The fixed income world was out of investors’ favor in 2013 on heightened concerns over the Fed tapering and the resultant increase in interest rates that led to rising yields, and in turn, hurt bond prices.
Yields on 10-year Treasury bonds reached the highest level since July 2011 to above the 3% threshold (read: 3 ETFs for Rising Interest Rates).
Further, the ‘Great Rotation’ from bonds to stocks right from the beginning of the year on the improving U.S. economy made bond investing less compelling. As such, the 2013 bond market is set for the first annual loss in five years with huge outflows, breaking the previous record of $62.5 billion in fund outflows in 1994.
Despite the unfavorable conditions, several corners of the bond market are still unscathed and garnered investor interest in terms of asset under management. Below, we have highlighted three such bond ETFs of 2013 that have become popular for either their juicy yields or interest rate protection (read: Which ETFs Were Popular in 2013?).
As the trends continue and QE3 tapering picks up speed, these could be interesting picks for 2014 too:
PowerShares Senior Loan ETF (BKLN)
This fund offers protection from rising interest rates by tracking the S&P/LSTA U.S. Leveraged Loan 100 Index. BKLN has been the top bond asset gatherers in 2013 with a $4.85 billion asset gain. This has propelled the total asset base to $6.4 billion. Expense ratio came in at 0.66%.
The product holds 140 bonds having maturities of less than 10 years. With the average days to reset being just over 21, interest rate risk is negligible. The fund focuses on non-investment corporate bonds that have credit ratings of BBB or lower.

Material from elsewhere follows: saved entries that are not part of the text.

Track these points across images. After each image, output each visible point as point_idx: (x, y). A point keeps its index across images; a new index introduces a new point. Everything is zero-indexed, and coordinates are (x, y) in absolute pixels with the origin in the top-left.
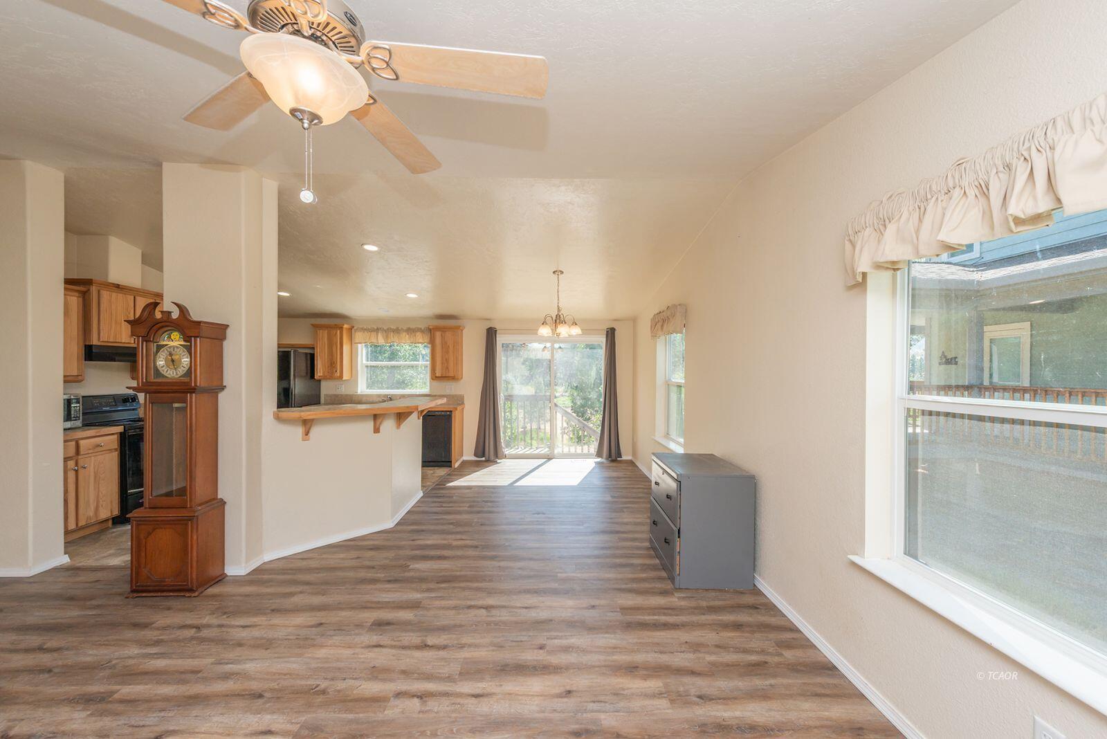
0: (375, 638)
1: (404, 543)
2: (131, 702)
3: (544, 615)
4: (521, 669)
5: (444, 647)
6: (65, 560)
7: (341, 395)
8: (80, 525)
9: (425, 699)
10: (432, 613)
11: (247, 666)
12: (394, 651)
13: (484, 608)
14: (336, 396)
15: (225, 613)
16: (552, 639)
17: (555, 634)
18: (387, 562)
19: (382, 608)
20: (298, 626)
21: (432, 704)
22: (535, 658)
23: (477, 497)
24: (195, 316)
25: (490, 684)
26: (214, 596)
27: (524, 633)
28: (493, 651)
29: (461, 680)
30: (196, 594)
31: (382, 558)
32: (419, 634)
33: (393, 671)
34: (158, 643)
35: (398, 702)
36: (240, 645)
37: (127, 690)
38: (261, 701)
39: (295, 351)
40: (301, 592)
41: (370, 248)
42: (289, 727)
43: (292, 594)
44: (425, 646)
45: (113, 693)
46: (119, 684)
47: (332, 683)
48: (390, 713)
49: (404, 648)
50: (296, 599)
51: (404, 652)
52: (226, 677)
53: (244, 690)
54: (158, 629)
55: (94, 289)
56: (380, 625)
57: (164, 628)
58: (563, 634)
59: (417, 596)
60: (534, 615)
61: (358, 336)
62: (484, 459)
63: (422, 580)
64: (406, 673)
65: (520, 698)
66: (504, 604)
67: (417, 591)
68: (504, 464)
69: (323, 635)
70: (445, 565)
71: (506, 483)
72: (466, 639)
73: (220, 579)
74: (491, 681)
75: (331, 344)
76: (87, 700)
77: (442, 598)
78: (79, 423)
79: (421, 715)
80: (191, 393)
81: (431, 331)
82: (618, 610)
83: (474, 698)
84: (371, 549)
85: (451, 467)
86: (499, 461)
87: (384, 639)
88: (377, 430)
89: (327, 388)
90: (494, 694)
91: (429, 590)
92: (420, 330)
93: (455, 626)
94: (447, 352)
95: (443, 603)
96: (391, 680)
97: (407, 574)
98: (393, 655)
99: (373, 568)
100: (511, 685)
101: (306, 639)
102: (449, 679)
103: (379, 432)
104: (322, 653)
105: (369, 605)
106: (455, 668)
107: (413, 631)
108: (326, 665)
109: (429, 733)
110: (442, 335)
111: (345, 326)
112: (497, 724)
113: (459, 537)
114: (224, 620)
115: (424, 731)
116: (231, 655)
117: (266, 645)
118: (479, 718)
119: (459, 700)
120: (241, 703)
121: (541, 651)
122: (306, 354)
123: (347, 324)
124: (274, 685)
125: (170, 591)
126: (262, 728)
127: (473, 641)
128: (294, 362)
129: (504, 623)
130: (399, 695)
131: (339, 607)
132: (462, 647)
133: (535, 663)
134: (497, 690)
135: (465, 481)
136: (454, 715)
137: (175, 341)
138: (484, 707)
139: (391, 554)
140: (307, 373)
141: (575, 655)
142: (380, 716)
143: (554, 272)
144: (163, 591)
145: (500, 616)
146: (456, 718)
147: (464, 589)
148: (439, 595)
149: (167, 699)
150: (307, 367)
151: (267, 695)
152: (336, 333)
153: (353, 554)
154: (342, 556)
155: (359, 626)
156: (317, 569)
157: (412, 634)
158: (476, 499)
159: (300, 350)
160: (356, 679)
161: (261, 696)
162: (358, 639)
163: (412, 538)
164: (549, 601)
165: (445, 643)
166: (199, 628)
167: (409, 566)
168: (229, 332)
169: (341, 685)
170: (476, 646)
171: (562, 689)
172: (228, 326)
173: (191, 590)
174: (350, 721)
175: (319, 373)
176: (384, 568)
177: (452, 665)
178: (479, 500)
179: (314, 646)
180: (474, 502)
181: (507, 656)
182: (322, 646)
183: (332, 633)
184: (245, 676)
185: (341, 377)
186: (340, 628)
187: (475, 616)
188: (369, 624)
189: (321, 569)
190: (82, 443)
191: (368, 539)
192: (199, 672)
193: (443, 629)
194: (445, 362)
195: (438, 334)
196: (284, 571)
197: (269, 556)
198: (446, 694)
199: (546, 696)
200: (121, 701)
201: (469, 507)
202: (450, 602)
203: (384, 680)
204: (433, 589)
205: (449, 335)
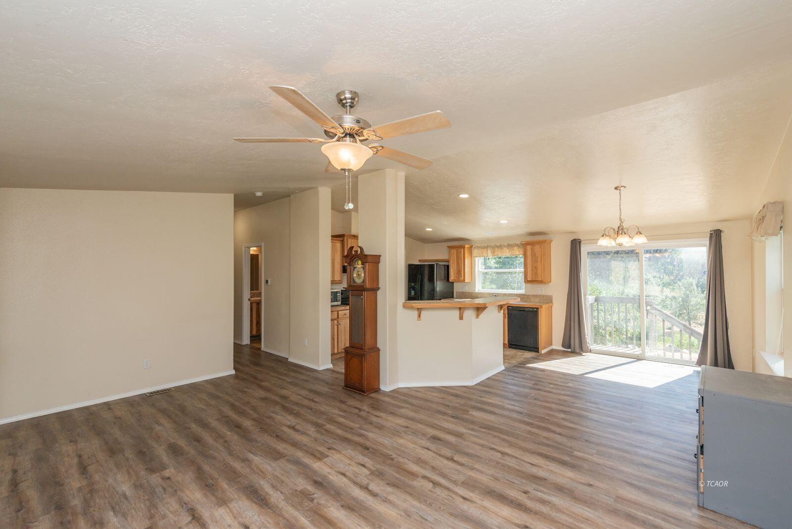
0: (428, 444)
1: (473, 397)
2: (327, 431)
3: (542, 473)
4: (502, 498)
5: (462, 465)
6: (331, 366)
7: (466, 292)
8: (339, 351)
9: (436, 486)
10: (466, 443)
11: (370, 434)
12: (434, 455)
13: (501, 453)
14: (463, 293)
15: (372, 407)
16: (538, 491)
17: (543, 489)
18: (458, 405)
19: (440, 430)
20: (397, 424)
21: (438, 491)
22: (516, 496)
23: (545, 379)
24: (366, 252)
25: (477, 496)
26: (371, 397)
27: (518, 478)
28: (491, 479)
29: (461, 486)
30: (366, 394)
31: (455, 402)
32: (451, 451)
33: (428, 465)
34: (345, 411)
35: (422, 480)
36: (371, 424)
37: (329, 427)
38: (367, 451)
39: (437, 264)
40: (407, 408)
41: (464, 196)
42: (372, 468)
43: (402, 407)
44: (451, 459)
45: (325, 425)
46: (327, 422)
47: (398, 457)
48: (415, 483)
49: (440, 455)
50: (403, 411)
51: (438, 457)
52: (361, 435)
53: (364, 444)
54: (347, 405)
55: (345, 238)
56: (435, 439)
57: (350, 406)
58: (548, 492)
59: (463, 430)
60: (534, 471)
61: (475, 252)
62: (570, 350)
63: (472, 422)
64: (434, 468)
65: (490, 513)
66: (517, 456)
67: (465, 427)
68: (587, 356)
69: (406, 433)
70: (491, 418)
71: (577, 373)
72: (477, 466)
73: (377, 390)
74: (478, 495)
75: (458, 258)
76: (317, 425)
77: (478, 437)
78: (339, 303)
79: (429, 492)
80: (365, 291)
81: (524, 245)
82: (614, 497)
83: (462, 499)
84: (453, 395)
85: (538, 352)
86: (583, 354)
87: (433, 447)
88: (461, 318)
89: (457, 288)
90: (475, 502)
91: (472, 430)
92: (517, 245)
93: (476, 456)
94: (536, 261)
95: (476, 440)
96: (424, 468)
97: (465, 416)
98: (433, 457)
99: (448, 406)
100: (488, 503)
101: (397, 432)
102: (455, 483)
103: (462, 319)
104: (401, 441)
105: (435, 426)
106: (461, 478)
107: (450, 449)
108: (399, 448)
109: (428, 502)
110: (532, 249)
111: (466, 246)
112: (466, 518)
113: (513, 403)
114: (371, 410)
115: (427, 501)
116: (366, 427)
117: (380, 427)
118: (459, 510)
119: (454, 496)
120: (360, 449)
121: (524, 494)
122: (445, 265)
123: (468, 244)
124: (375, 447)
125: (357, 390)
126: (362, 463)
127: (481, 469)
128: (436, 271)
129: (509, 467)
130: (424, 477)
131: (420, 422)
132: (473, 469)
133: (514, 499)
134: (479, 502)
135: (541, 365)
136: (446, 501)
137: (359, 265)
138: (465, 506)
139: (462, 401)
140: (445, 278)
141: (549, 509)
142: (410, 482)
143: (616, 188)
144: (355, 389)
145: (508, 462)
146: (446, 503)
147: (495, 437)
148: (477, 434)
149: (338, 435)
150: (445, 274)
151: (371, 450)
152: (461, 251)
153: (442, 395)
154: (435, 394)
155: (424, 435)
156: (420, 398)
157: (448, 450)
158: (543, 380)
159: (440, 263)
160: (409, 460)
161: (368, 449)
162: (420, 442)
163: (480, 395)
164: (553, 467)
165: (464, 462)
166: (360, 410)
167: (469, 411)
168: (382, 258)
169: (401, 460)
170: (482, 472)
171: (523, 523)
172: (380, 256)
173: (364, 392)
174: (397, 478)
175: (452, 278)
176: (455, 408)
177: (461, 476)
178: (545, 381)
179: (399, 436)
180: (540, 381)
181: (498, 487)
182: (402, 437)
183: (410, 433)
184: (366, 438)
185: (464, 280)
186: (415, 433)
187: (492, 455)
188: (429, 436)
189: (422, 399)
190: (339, 312)
191: (455, 389)
192: (352, 429)
193: (468, 455)
194: (535, 269)
195: (529, 248)
196: (405, 395)
197: (402, 385)
198: (448, 489)
199: (508, 520)
200: (326, 430)
201: (533, 384)
202: (481, 441)
203: (421, 467)
204: (476, 430)
205: (537, 247)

Though senior loans account for a hefty 91% of the assets, high yield securities make up for the remaining portion in the basket (read: Senior Loan ETFs: The Best Bet for Rising Rates?).
The fund was up nearly 4% in 2013 and has a 4.13% 30-Day SEC Yield, which is well above the S&P 500 yield of 1.78%.
Vanguard Short-Term Bond ETF (BSV)
This ETF follows the Barclays U.S. 1–5 Year Government/Credit Float Adjusted Index, holding 1,783 bonds in its basket. It targets the short end of the yield curve with average maturity and duration of 2.7 years each, suggesting lower interest rate and default risks (see: Total Bond Market ETFs here).
In terms of credit quality, U.S. government bonds make up for 70% of the assets while investment-grade corporate debt accounts for the rest. The fund gathered $4.77 billion in 2013, sending its AUM to over $13.9 billion and charging a low fee of 10 bps a year.
BSV is down marginally 0.16% for the previous year, and 30-Day SEC yield is lower at 0.76%.
iShares Floating Rate Note ETF (FLOT)
This fund gained immense popularity with net capital inflow of $3.07 billion due to its variable coupon payments, which is poised to be less impacted by rising interest rates. FLOT tracks the Barclays US Floating Rate Note less than 5 Years Index with average maturity of 1.70 years and effective duration of 0.13 years.
Holding 348 notes, the product charges 20 bps in annual fees and has AUM of nearly $3.5 billion. As far as credit risk is concerned, the ETF can be considered a relatively safe option for investors as the fund focuses on higher quality notes.
The fund added 0.63% in 2013 and has a 30-Day SEC yield of 0.33% (read: 3 Best Dividend ETFs of 2013).
Though overall bond investing has been terrible for most investors, the above outlined products could be appealing in 2014 with lower risk. This is especially true given their downside protection to the rising rates or attractive yields, particularly in the tapering world of 2014.